WHAT IS EXPECTED.
Format the entries from the line containing "collectors: O. Téllez" through the line containing "state / province: Victoria", both ends included, as a two-column CSV with the headers field and value. Give one row for each entry, with every field in double quotes and any line breaks replaced by spaces.

---+---

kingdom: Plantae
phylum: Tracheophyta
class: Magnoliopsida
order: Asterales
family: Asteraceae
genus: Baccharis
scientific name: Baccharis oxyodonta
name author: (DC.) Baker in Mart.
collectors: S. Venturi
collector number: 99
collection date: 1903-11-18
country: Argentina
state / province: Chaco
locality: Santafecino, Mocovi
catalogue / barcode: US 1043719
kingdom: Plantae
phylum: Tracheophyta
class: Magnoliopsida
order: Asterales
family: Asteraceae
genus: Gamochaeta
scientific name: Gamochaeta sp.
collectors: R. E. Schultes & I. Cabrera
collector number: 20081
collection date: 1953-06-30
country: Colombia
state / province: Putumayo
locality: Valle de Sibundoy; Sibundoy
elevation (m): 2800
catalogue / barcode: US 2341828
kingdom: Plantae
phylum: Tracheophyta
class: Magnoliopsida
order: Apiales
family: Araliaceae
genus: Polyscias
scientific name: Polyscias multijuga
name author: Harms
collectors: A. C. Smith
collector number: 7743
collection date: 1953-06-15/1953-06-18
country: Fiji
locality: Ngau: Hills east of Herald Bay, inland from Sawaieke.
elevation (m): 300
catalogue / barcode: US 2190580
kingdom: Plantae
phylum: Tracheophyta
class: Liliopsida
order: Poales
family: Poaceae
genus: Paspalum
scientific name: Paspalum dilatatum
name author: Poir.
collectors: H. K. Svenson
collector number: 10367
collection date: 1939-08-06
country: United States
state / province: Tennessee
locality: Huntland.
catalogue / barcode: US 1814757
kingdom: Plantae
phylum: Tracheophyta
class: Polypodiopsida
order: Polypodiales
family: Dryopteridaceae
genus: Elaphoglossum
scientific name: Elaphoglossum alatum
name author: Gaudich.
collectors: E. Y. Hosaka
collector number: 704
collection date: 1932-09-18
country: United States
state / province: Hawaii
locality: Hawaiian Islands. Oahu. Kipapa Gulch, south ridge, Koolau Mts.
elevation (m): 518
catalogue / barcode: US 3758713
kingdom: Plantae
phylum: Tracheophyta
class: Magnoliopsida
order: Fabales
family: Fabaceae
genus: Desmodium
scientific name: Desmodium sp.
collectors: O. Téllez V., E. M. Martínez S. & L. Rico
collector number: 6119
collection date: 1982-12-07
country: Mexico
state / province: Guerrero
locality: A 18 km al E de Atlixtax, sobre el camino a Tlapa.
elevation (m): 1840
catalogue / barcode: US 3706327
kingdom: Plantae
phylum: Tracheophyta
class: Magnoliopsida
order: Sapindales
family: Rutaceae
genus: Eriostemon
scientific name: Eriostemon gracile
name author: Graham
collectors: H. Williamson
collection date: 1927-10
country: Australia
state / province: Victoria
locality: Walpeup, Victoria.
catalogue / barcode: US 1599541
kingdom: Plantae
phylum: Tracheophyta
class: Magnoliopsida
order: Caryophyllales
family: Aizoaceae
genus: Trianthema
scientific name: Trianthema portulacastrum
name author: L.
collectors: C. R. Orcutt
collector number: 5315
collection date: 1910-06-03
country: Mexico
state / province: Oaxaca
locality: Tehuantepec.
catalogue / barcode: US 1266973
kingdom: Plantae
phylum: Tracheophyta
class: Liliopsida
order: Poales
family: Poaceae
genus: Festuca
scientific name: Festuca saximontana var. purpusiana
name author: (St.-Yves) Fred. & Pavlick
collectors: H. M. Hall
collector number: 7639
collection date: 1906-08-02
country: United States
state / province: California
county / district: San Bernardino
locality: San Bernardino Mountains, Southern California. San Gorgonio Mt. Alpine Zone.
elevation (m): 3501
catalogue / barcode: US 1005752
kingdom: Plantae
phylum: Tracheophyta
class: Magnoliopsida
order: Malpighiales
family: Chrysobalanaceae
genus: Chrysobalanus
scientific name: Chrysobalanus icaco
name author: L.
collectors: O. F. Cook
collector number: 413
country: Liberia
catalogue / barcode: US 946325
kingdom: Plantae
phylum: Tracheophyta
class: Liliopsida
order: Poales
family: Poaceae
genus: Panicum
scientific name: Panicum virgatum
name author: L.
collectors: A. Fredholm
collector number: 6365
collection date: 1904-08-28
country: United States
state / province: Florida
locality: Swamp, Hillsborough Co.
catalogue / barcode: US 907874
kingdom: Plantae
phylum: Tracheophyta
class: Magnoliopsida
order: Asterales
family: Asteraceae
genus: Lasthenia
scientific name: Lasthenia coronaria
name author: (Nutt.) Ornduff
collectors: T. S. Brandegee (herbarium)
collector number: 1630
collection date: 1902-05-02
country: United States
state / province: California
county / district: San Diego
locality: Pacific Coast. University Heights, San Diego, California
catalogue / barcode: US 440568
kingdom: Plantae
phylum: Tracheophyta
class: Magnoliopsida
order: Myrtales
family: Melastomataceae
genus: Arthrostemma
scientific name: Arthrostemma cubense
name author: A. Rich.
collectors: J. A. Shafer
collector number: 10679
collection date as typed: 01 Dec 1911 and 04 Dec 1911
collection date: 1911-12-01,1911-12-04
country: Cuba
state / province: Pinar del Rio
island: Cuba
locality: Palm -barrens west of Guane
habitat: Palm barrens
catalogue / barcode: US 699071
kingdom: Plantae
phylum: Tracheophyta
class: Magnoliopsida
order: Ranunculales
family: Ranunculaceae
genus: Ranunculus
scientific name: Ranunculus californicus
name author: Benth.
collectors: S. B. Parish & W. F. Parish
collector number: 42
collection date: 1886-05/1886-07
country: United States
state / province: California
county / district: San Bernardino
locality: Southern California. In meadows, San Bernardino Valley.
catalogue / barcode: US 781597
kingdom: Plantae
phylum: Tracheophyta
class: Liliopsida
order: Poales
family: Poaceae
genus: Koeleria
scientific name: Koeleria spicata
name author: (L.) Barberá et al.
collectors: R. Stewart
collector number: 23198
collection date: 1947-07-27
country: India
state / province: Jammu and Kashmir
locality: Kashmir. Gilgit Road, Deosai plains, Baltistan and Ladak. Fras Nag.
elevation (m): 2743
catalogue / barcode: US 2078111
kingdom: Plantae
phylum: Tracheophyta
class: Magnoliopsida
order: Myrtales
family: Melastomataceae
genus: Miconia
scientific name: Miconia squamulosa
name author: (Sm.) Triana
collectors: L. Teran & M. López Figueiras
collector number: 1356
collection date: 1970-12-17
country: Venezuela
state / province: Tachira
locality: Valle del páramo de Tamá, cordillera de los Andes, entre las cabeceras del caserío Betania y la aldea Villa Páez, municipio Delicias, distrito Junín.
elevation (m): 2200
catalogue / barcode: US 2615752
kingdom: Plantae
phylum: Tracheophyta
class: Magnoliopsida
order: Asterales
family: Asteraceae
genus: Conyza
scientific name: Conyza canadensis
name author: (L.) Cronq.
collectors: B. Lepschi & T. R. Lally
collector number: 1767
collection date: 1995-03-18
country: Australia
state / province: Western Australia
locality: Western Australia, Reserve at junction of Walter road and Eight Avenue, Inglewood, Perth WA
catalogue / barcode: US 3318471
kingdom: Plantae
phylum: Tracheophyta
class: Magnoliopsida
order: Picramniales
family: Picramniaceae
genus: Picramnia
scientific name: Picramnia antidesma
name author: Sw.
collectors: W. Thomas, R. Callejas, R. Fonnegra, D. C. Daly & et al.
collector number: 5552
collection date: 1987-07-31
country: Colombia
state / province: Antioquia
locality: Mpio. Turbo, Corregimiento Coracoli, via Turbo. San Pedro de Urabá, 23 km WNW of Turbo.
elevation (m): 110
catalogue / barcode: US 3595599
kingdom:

---+---

ANSWER BELOW.
field,value
"collectors:","O. Téllez V., E. M. Martínez S. & L. Rico"
"collector number:","6119"
"collection date:","1982-12-07"
"country:","Mexico"
"state / province:","Guerrero"
"locality:","A 18 km al E de Atlixtax, sobre el camino a Tlapa."
"elevation (m):","1840"
"catalogue / barcode:","US 3706327"
"kingdom:","Plantae"
"phylum:","Tracheophyta"
"class:","Magnoliopsida"
"order:","Sapindales"
"family:","Rutaceae"
"genus:","Eriostemon"
"scientific name:","Eriostemon gracile"
"name author:","Graham"
"collectors:","H. Williamson"
"collection date:","1927-10"
"country:","Australia"
"state / province:","Victoria"